Work to do —
Reproduce, word for word, the passage of the fabrication troubleshooting text starting at "(1) Over etch" and ending at "structure is flat.".

In this section, the problems encountered during fabrication and solutions are discussed.
(1) Over etch
The first SiO2 (anchor) layer is etched by poly RIE. Multiple etches are used to control the etching depth. The residual oxide thickness is etched by observing the color of the oxide layer using an optical microscope. Figure 3-3 shows a case where the oxide layer is overetched.
Overetch
Figure 3-3: Overetch (2) Annealing
The anneal process is conducted after all poly layers are deposited. Figure 3-4 is the poly structure without annealing. The plate is curved. Figure 3-5 is another poly structure with annealing. The structure is flat.
Figure 3-4: Without annealing
Figure 3-5: With annealing (3) Gold adhesion
Another problem in the process is the adhesion of gold. At first, the wet etching using 10%KI + 5%I2 + 85% H2O is used to pattern gold. Figure 3-6 shows that the gold layer peels off after wet etching. On the other hand, Figure 3-7 shows a gold layer patterned by lift-off. The gold layer sticks with the poly structure layer well.
Figure 3-6: Wet etching patterned gold layer peels off.
Figure 3-7: Lift-off patterned gold layer sticks well.
(4) Thermal stress
Thermal stress is produced when pushing wafers into and pulling wafers out of the furnace. It can make the structure crack. Figure 3-8 shows the fissures that are produced by the thermal stress in the plate when the speed of pushing the wafer into the furnace is too fast. The problem can be avoided by pushing the wafer slowly.
Fissures
Figure 3-8: Plate with fissures (5) B.O.E. dipping
The dipping process between deposition processes is very important to remove
the SiO2 on the top layer. In Figure 3-9, the 5000Å chromium (Cr) layer peeled off from the poly structure layer after releasing. The dipping time in Figure 3-9 is 1 minute in HF : H2O = 1 : 100. However, it was observed that after dipping Poly2 in B.O.E. for 3 minutes, the metal layer – 3000Å gold + 100Å chromium (Cr) bends the beam and still sticks to the beam perfectly.

Excerpted records —
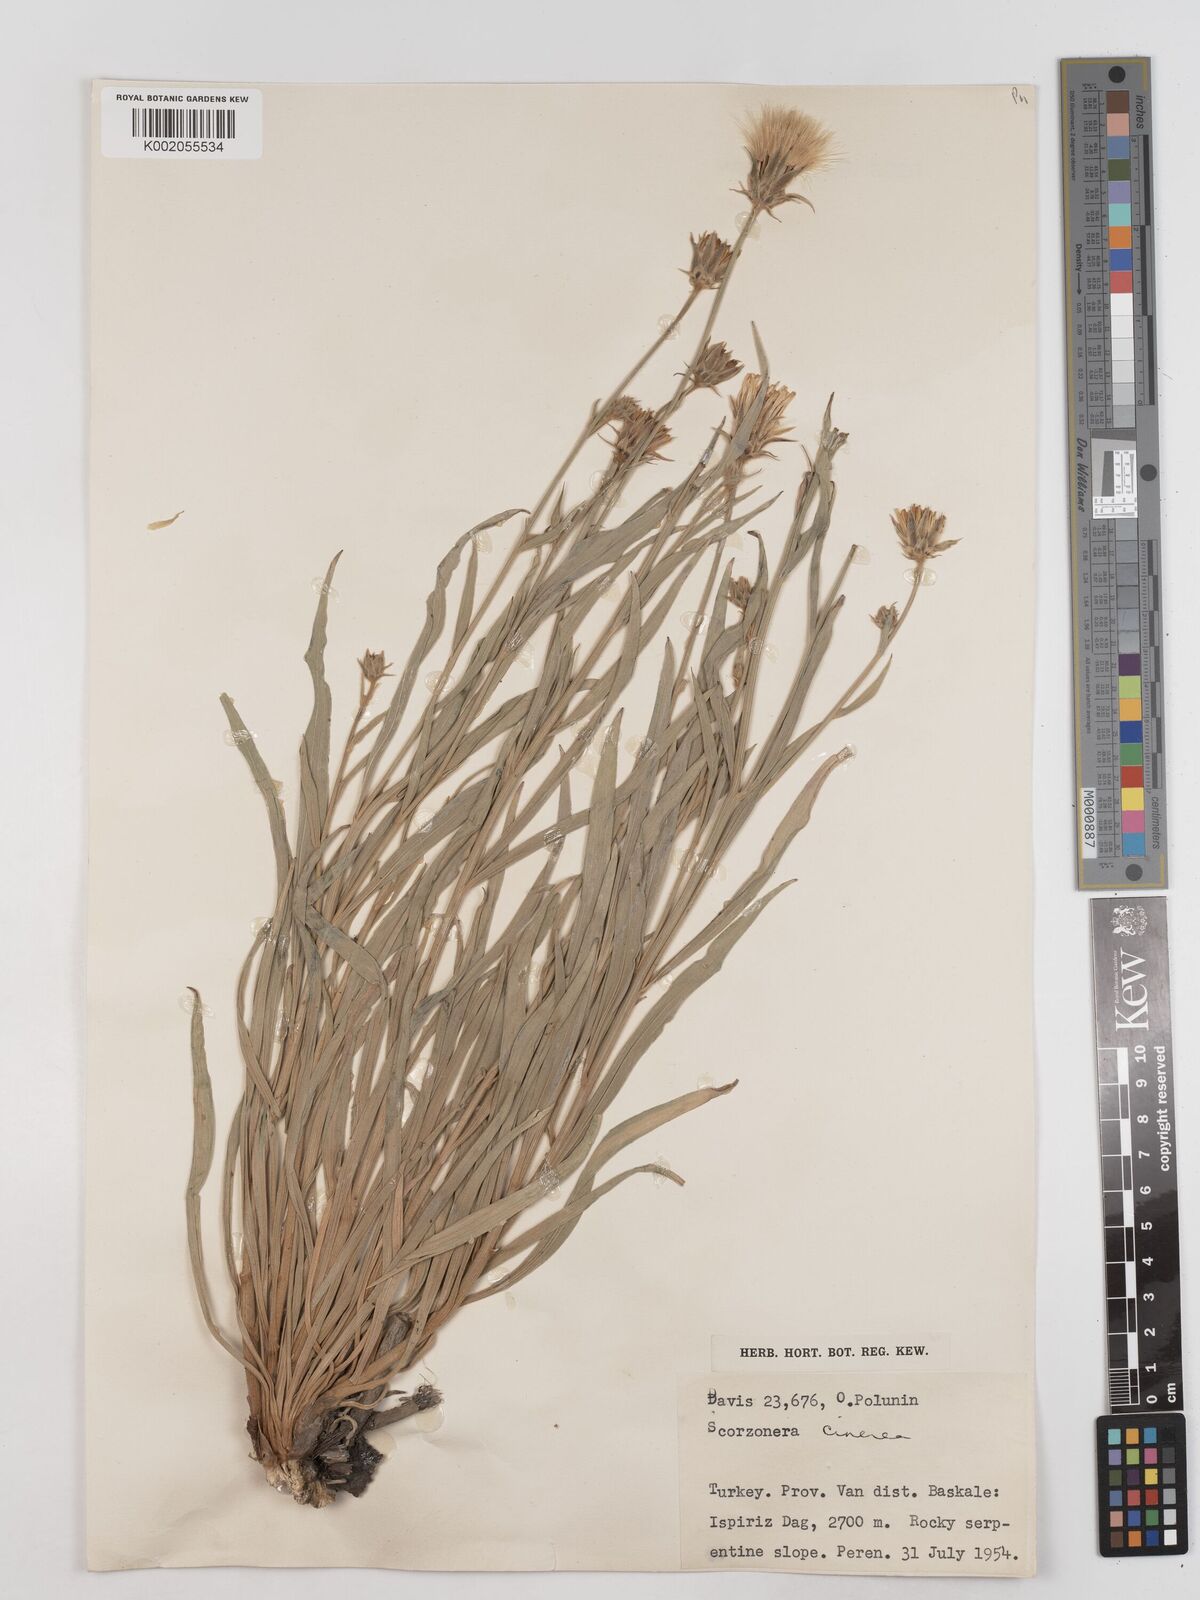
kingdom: Plantae
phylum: Tracheophyta
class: Magnoliopsida
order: Asterales
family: Asteraceae
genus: Cigdemia
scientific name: Cigdemia cinerea
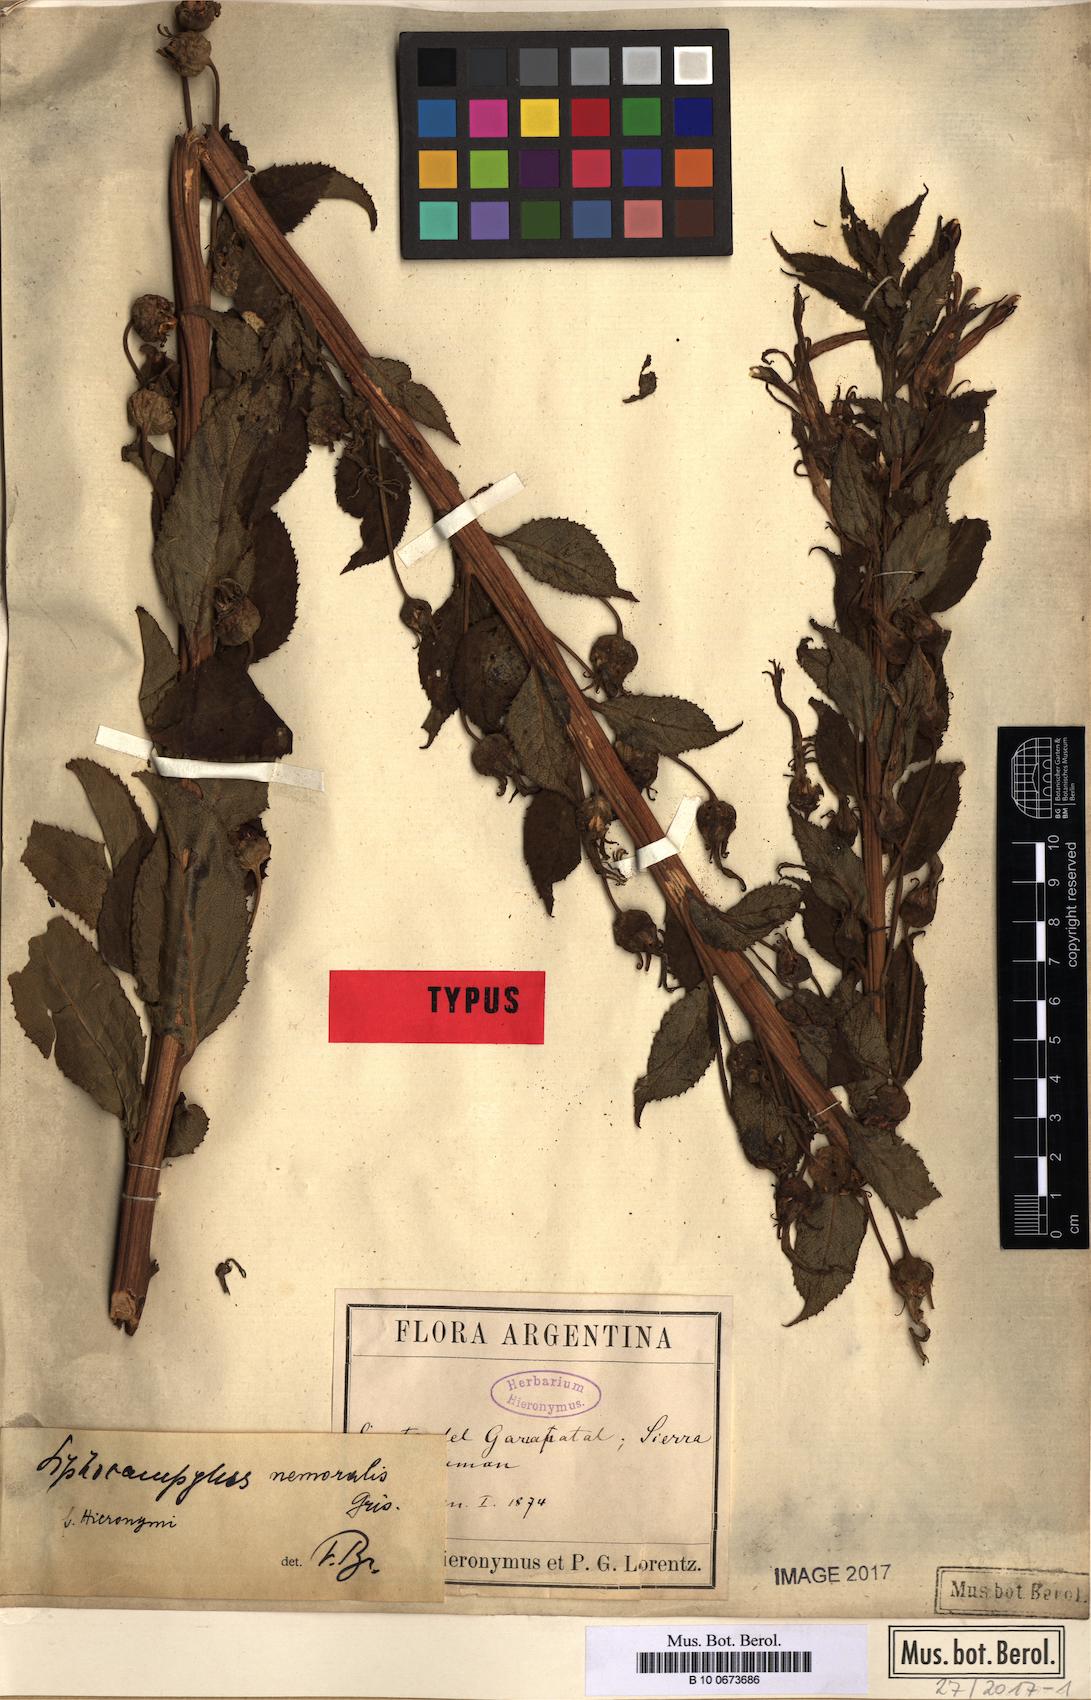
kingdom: Plantae
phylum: Tracheophyta
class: Magnoliopsida
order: Asterales
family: Campanulaceae
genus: Siphocampylus
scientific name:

Solved problem —
(1) Over etch
The first SiO2 (anchor) layer is etched by poly RIE. Multiple etches are used to control the etching depth. The residual oxide thickness is etched by observing the color of the oxide layer using an optical microscope. Figure 3-3 shows a case where the oxide layer is overetched.
Overetch
Figure 3-3: Overetch (2) Annealing
The anneal process is conducted after all poly layers are deposited. Figure 3-4 is the poly structure without annealing. The plate is curved. Figure 3-5 is another poly structure with annealing. The structure is flat.